In many ways it seems these two articles sum up the communitarian side of the communitarian – liberal debate.
n.b. While the “communitarian” label legitimately groups together voices of a common critique – MacIntyre, Sandel, Taylor, Walzer – I’m not sure it’s all that helpful. While all their critiques share a significant amount in common, MacIntyre’s trajectory is quite different from that of the other three mentioned. In fact, some of them (i.e. Walzer) quite explicitly embrace the term “liberal,” which MacIntyre would never do. I think it’s more helpful, when referring to Taylor, Walzer, and Sandel, to frame their debate with Rawls and company as Aristotelian/teleological liberalism vs deontological/procedural liberalism. Insofar as liberalism means, at least, maintaining a central place for liberty within an ethical and political system, it’s use in this way seems justified.
Walzer’s argument in the first chapter of his book Thick and Thin is essentially that the minimal (or “thin”) account of morality required for procedural liberalism is necessarily rooted in some (often unstated) maximal (“thick”) account. For example, Walzer claims the minimal rules/rights Rawls acknowledges are necessary for procedural liberalism are actually rooted in some more robust moral tradition and are only possible because of it. The promotion of the thin/minimalist tradition alone is therefore insufficient because it does not include the robust background necessary to think through difficult moral questions. 
Taylor mentions this very same thing, albeit quite briefly. He claims, in the essay mentioned above, that a result of code fixation is the tendency “to forget the background which makes sense of any [moral] code – the variety of goods which rules and norms are meant to realize.” 
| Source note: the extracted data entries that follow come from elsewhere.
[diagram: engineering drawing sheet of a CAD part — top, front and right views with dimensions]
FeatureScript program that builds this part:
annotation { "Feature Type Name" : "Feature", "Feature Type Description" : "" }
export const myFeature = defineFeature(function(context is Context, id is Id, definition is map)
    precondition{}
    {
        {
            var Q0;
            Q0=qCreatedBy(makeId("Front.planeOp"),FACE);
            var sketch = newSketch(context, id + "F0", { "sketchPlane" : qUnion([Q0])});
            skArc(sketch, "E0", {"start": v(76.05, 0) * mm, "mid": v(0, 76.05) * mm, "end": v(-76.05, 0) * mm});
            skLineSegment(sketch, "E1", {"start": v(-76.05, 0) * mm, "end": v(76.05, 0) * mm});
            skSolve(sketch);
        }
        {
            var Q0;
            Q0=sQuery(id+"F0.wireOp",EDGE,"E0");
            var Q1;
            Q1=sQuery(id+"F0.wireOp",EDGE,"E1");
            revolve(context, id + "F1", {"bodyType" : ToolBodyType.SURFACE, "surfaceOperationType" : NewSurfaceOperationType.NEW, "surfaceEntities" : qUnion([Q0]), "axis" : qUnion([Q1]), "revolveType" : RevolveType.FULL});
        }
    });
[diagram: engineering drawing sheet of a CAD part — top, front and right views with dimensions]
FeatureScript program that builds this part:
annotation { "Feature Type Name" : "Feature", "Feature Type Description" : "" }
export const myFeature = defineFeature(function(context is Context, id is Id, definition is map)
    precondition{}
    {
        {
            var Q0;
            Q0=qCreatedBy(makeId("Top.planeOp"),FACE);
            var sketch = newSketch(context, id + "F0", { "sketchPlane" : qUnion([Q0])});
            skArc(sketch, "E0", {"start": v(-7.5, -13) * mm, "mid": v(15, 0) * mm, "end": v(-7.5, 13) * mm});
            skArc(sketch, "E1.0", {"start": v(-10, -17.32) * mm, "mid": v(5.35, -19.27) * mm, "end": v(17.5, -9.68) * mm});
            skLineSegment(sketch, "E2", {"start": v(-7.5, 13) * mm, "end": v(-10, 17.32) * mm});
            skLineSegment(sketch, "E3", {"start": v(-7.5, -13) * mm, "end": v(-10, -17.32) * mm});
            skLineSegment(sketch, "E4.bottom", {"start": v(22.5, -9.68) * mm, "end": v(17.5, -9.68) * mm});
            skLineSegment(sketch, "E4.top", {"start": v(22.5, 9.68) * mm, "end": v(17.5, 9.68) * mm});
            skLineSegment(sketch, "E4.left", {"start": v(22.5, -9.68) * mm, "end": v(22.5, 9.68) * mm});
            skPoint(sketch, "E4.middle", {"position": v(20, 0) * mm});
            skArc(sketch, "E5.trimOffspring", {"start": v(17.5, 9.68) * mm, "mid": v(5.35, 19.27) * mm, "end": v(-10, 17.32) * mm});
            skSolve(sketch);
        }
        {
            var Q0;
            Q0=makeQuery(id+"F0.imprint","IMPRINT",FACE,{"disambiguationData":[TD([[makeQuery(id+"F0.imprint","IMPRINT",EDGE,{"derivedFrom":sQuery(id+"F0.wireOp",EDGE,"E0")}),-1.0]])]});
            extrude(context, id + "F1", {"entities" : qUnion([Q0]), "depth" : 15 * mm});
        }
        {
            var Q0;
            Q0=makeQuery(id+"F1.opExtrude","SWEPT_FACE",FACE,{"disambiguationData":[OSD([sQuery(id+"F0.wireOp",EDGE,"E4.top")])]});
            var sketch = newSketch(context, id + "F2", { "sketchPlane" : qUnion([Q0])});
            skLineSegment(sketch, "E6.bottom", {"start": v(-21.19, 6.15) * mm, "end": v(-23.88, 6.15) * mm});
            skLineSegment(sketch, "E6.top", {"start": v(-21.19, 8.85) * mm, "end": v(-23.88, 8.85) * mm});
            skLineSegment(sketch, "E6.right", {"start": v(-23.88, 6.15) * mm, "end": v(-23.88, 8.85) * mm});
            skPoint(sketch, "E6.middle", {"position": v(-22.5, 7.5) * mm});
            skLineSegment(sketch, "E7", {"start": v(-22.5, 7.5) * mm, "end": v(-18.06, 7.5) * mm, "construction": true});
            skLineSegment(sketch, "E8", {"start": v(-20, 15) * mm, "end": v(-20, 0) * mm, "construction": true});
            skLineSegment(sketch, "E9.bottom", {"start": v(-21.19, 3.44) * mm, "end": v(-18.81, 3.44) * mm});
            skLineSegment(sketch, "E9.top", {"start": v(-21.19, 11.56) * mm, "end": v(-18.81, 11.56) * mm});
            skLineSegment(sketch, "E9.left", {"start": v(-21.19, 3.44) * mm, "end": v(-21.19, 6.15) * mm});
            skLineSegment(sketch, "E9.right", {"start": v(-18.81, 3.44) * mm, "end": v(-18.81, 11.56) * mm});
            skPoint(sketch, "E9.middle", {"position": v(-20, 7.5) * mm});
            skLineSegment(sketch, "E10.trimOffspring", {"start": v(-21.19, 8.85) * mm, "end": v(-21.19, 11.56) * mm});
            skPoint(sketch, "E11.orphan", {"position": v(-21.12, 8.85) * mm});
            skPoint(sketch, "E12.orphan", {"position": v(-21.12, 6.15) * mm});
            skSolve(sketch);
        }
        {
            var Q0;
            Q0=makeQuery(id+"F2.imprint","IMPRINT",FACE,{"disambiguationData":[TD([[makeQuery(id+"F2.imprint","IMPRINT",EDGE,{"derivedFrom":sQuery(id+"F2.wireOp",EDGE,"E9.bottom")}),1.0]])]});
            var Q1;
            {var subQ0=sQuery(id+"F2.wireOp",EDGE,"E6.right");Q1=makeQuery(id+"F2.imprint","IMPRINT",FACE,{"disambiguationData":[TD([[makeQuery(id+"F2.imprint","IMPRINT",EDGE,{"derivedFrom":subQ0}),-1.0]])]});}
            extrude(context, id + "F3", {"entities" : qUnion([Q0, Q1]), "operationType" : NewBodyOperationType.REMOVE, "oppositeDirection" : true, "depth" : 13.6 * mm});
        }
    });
Taken together the points Walzer and Taylor are trying to make complement and strengthen one another. Working toward the same general critique, in these essays Walzer establishes the groundwork and Taylor builds on it. Their conclusions (by somewhat artificially, though I think legitimately putting them together) are that an attempt to devise a single moral principle from which a moral/political theory can be grounded is doomed for two interrelated reasons:
1.) it fails to recognize, and thus be enriched by, the thick/maximal tradition that makes it possible and the cultural history/knowledge/assumptions that come with it (Walzer)
2.) it remains trapped within the horizontal dimension of moral thinking, largely because of reason #1, which is costly to human flourishing and the common good (Taylor)
 Michael Walzer, Thick and Thin: Moral Argument at Home and Abroad (South Bend: Notre Dame University Press, 1994) 1-19.
 Charles Taylor, “Perils of Moralism,” Dilemmas and Connections (Cambridge: Harvard University Press, 2011) 351.